Maximizing it under ultracode

The fan-out engine implements the strong form directly
(workflows/review-panel.workflow.js):

  • loop-until-dry: re-runs independent fresh panels and accumulates only issues
    not seen before, stopping after dryStop consecutive passes that add no
    surviving issue (hard cap maxRounds). Raises recall past a single pass.
  • adversarial verify: each new issue faces perspective-diverse skeptics
    (misreading / already-addressed / scope-or-severity) and is kept unless a
    majority refute it, filtering plausible-but-wrong issues before they reach the
    ledger. Bias is to keep, so real flaws are not lost.

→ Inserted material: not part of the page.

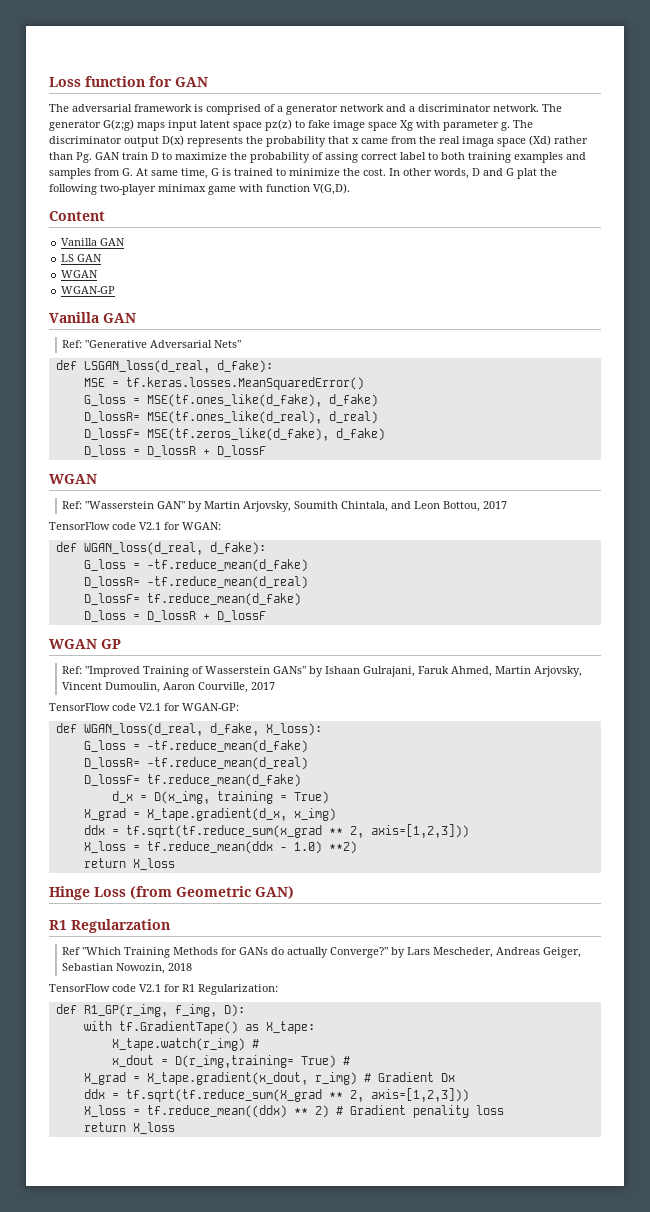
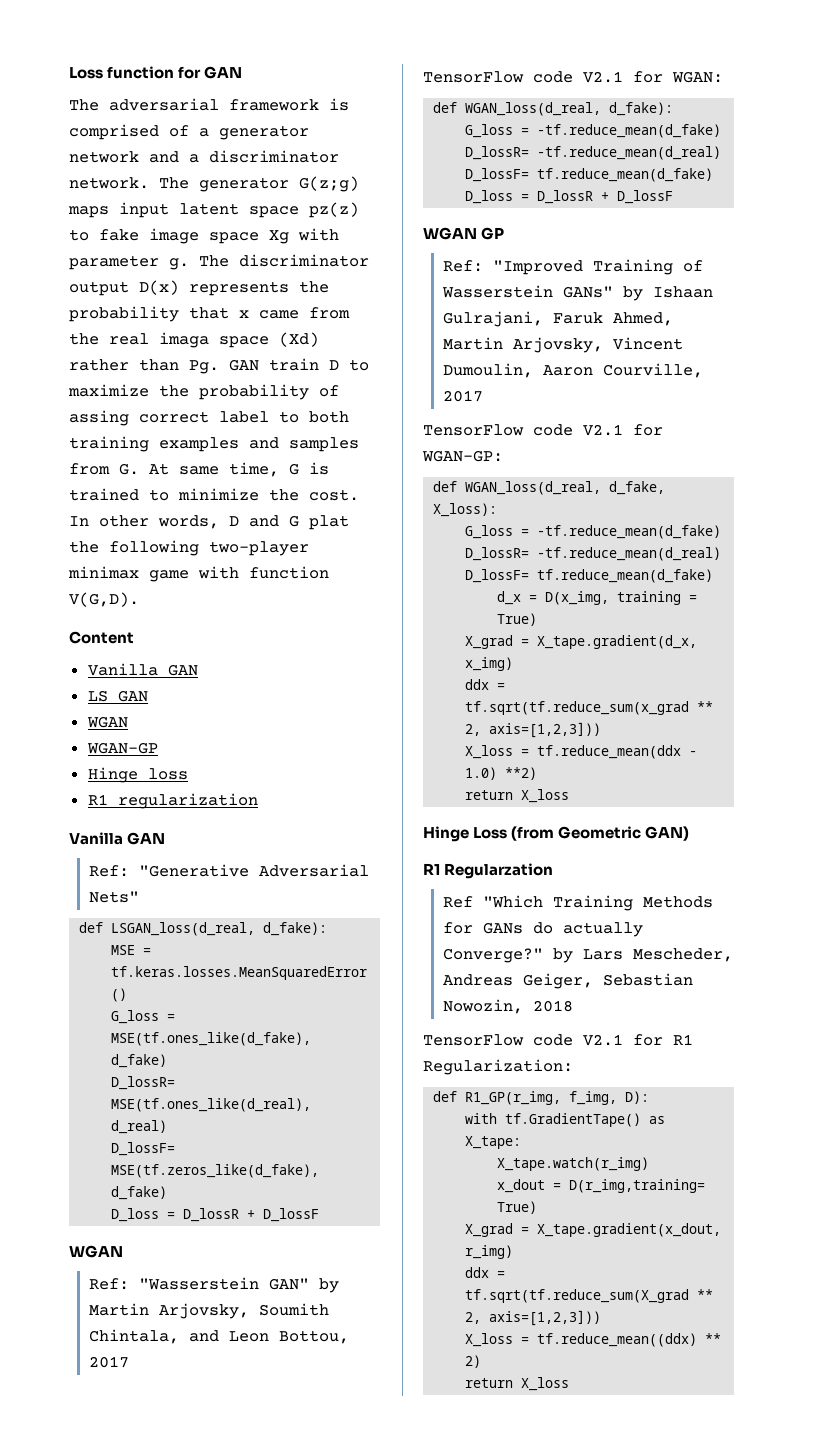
(116, 290) none -> [87,767,188,783] [87,793,258,809] // Hinge loss // R1 regularization
[251,1039,259,1048] # -> (650, 1164) none
[342,1056,350,1065] # -> (538, 1207) none
[363,1072,455,1082] # Gradient Dx -> (514, 1252) none
[335,1105,504,1118] # Gradient penality loss -> (482, 1361) none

Toggle via args: ultracode on -> defaults (maxRounds 4, dryStop 2,
verify true); ultracode off -> pass {maxRounds:1, verify:false} for the basic
single-panel form. The loop is budget-aware and stops early if the token budget
runs low.

Capabilities and status

Built: the review engine; the submission-readiness checker (deterministic desk-reject screening plus a real LaTeX compile, degrading to a structural lint when no toolchain is present); and auto mode (the review-revise loop toward a goal under a drift-bounded policy, applying safe fixes and queueing risky ones for author review). Roadmap: vision-based layout verification, automatic venue detection from the class file, and reviewer personas tuned to each venue community.

Related skills

  • ml-paper-writing: from-scratch drafting, citation verification (never
    hallucinate citations), conference checklists. This loop borrows its
    sentence-level guidance for the edit-drafting step rather than duplicating it.
  • academic-plotting: figure and architecture-diagram generation (out of scope
    here; this loop edits text and captions, not figure images).